“Virtual Texturing in Software and Hardware” by Obert, Waveren and Sellers

  • ©Juraj Obert, J.M.P. van Waveren, and Graham Sellers

Conference:


Entry Number: 11

Title:

    Virtual Texturing in Software and Hardware

Course Organizer(s):



Presenter(s):



Abstract:


    Abstract
    The objective of this course is to introduce Partially Resident Textures (PRTs), a new  GPU feature for virtual texturing, and contrast them with traditional, software-based, methods used for virtual texturing. PRTs are currently available in the Southern Islands (Radeon  HD 7xxx) family of graphics processors.

    Software-based virtual texturing methods have been used in computer games since 2007. The technology was popularized by John Carmack (ID Software) and ID Software’s implementation of virtual texturing is termed Megatexture. The first title featuring virtual  texturing was Enemy Territory: Quake Wars (Splash Damage), followed by other titles such as Brink (Splash Damage) or RAGE (ID Software).
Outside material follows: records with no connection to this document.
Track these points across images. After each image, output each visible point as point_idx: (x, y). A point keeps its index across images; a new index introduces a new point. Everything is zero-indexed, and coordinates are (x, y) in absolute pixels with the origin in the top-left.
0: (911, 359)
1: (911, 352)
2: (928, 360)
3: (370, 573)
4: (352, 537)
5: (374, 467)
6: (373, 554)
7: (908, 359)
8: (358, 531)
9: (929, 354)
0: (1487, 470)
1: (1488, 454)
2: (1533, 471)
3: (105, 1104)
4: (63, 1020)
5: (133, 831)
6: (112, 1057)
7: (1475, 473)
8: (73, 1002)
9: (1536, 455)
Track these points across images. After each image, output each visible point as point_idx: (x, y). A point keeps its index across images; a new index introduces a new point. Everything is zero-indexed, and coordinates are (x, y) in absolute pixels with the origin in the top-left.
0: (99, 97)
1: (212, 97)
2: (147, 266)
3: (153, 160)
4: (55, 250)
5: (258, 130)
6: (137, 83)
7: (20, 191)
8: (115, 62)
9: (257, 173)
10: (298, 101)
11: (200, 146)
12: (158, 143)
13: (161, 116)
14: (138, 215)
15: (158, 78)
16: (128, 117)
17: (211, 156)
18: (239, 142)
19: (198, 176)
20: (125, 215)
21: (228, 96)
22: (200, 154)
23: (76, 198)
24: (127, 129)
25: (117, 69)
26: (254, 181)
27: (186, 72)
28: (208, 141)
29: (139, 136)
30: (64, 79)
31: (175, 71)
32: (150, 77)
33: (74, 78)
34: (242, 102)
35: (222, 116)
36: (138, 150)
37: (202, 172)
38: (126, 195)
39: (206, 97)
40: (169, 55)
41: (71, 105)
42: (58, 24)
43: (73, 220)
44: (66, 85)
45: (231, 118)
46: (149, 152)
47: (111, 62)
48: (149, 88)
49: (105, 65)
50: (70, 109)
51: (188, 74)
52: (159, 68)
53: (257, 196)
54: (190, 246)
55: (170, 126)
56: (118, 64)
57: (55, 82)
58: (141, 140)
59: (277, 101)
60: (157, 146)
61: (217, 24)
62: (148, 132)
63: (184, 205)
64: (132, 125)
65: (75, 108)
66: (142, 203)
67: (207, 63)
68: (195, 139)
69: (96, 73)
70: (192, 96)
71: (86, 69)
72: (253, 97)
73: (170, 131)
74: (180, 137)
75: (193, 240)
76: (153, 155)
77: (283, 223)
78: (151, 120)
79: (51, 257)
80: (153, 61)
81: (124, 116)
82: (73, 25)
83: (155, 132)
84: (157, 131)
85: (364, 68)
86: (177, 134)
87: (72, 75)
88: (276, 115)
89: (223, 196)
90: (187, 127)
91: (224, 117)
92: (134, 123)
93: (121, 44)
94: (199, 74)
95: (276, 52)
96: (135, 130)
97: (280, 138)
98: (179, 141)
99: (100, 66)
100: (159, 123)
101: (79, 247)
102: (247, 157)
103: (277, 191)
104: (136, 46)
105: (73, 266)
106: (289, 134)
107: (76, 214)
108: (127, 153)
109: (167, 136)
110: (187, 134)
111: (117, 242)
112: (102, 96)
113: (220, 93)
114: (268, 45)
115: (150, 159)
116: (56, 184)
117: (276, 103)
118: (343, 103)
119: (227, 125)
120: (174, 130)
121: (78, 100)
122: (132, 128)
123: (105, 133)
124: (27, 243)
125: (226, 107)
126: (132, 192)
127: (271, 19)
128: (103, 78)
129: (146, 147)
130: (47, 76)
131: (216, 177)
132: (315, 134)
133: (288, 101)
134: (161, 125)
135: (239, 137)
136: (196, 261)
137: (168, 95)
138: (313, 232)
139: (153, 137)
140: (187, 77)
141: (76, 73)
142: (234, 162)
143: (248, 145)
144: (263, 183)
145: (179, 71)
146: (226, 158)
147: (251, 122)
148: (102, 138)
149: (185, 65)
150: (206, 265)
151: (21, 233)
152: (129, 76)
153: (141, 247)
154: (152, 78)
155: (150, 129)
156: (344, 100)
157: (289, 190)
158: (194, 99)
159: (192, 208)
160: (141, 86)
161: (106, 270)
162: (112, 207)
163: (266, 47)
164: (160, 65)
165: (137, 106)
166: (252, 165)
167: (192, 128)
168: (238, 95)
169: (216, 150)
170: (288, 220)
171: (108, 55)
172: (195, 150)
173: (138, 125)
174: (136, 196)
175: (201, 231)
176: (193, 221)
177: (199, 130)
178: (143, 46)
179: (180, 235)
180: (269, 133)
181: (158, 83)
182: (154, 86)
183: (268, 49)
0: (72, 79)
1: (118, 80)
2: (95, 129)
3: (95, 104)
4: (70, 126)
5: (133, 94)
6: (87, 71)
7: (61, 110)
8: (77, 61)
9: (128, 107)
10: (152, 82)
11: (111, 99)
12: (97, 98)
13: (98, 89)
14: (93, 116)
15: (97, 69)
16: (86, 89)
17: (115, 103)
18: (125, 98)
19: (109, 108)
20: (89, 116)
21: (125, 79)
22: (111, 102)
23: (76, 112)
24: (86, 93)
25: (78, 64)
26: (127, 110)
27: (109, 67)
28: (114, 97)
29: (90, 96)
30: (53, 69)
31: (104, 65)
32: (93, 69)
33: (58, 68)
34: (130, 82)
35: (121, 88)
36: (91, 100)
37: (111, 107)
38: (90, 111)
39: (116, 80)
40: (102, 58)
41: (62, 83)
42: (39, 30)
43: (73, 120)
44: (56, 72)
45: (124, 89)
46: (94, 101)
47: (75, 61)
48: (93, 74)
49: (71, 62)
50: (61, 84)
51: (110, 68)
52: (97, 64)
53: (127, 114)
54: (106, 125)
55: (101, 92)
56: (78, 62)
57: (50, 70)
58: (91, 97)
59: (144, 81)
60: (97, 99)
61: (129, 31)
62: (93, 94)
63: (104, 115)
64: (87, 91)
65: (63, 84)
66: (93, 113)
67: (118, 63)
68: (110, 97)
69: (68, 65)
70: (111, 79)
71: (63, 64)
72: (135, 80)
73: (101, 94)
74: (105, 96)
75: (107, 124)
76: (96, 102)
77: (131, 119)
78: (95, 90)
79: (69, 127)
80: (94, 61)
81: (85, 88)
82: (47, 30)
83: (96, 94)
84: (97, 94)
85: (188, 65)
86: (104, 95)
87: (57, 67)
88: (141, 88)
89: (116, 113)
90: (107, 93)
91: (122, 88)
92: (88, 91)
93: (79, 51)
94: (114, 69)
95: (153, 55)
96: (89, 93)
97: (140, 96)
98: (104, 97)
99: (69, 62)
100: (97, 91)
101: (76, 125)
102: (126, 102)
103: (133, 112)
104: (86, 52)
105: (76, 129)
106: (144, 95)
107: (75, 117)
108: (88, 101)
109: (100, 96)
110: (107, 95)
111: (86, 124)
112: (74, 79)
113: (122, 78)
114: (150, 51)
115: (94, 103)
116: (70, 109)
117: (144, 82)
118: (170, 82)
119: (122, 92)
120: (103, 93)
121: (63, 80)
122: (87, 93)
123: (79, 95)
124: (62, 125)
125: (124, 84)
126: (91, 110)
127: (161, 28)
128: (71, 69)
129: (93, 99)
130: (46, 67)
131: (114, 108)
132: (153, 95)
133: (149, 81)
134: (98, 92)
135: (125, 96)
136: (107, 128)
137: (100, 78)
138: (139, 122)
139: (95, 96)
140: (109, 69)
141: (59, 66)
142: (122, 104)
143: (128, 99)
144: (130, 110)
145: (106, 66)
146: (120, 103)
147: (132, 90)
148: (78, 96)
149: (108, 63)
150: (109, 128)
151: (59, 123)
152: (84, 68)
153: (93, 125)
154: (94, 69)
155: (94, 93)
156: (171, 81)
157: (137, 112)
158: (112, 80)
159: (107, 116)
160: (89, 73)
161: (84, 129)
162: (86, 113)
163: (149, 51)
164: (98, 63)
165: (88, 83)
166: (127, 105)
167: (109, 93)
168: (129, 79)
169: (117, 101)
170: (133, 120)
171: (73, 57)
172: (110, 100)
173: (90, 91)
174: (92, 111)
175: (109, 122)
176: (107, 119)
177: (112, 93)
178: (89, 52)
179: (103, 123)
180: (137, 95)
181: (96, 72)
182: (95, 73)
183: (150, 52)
    The basic idea of virtual texturing is simple — instead of maintaining a separate texture for each object rendered on the screen, all textures are stored in a massive ”virtual texture”. The size of the virtual texture is in the order of billions of texels and each object is assigned unique virtual texture coordinates from the virtual texture. When used in a shader, the virtual texture coordinates are translated into physical texture coordinates, which are used to access the physical texture that contains the working set of all required tiles.

    Existing approaches implement the entire virtual texturing algorithm in software. The software is required to update the page table (yet another texture used for translating virtual texture coordinates into physical ones), perform address translation (by dependent texture lookups in a shader) and deal with hardware differences when it comes to supported texture types, formats and filtering modes. The first part of the course will outline this process and discuss difficulties encountered when deploying this technology in RAGE.

    Partially Resident Textures are a new hardware technology that provides direct hardware support for virtual texturing. PRTs eliminate the need for maintaining the page table (the hardware does it) and address translation (the hardware does it) as well as provide support for all texture types/formats and filtering modes (again the hardware does it all). The second part of the course will describe the hardware architecture as it relates to PRTs. 

    The third part of the course will introduce the new AMD sparse texture OpenGL extension that exposes PRTs to software applications. We will present several PRT use cases, a  tech demo and discuss strengths and weaknesses of this technology. The course will conclude with a discussion of the limitations present in today’s PRT hardware and future plans for PRT development.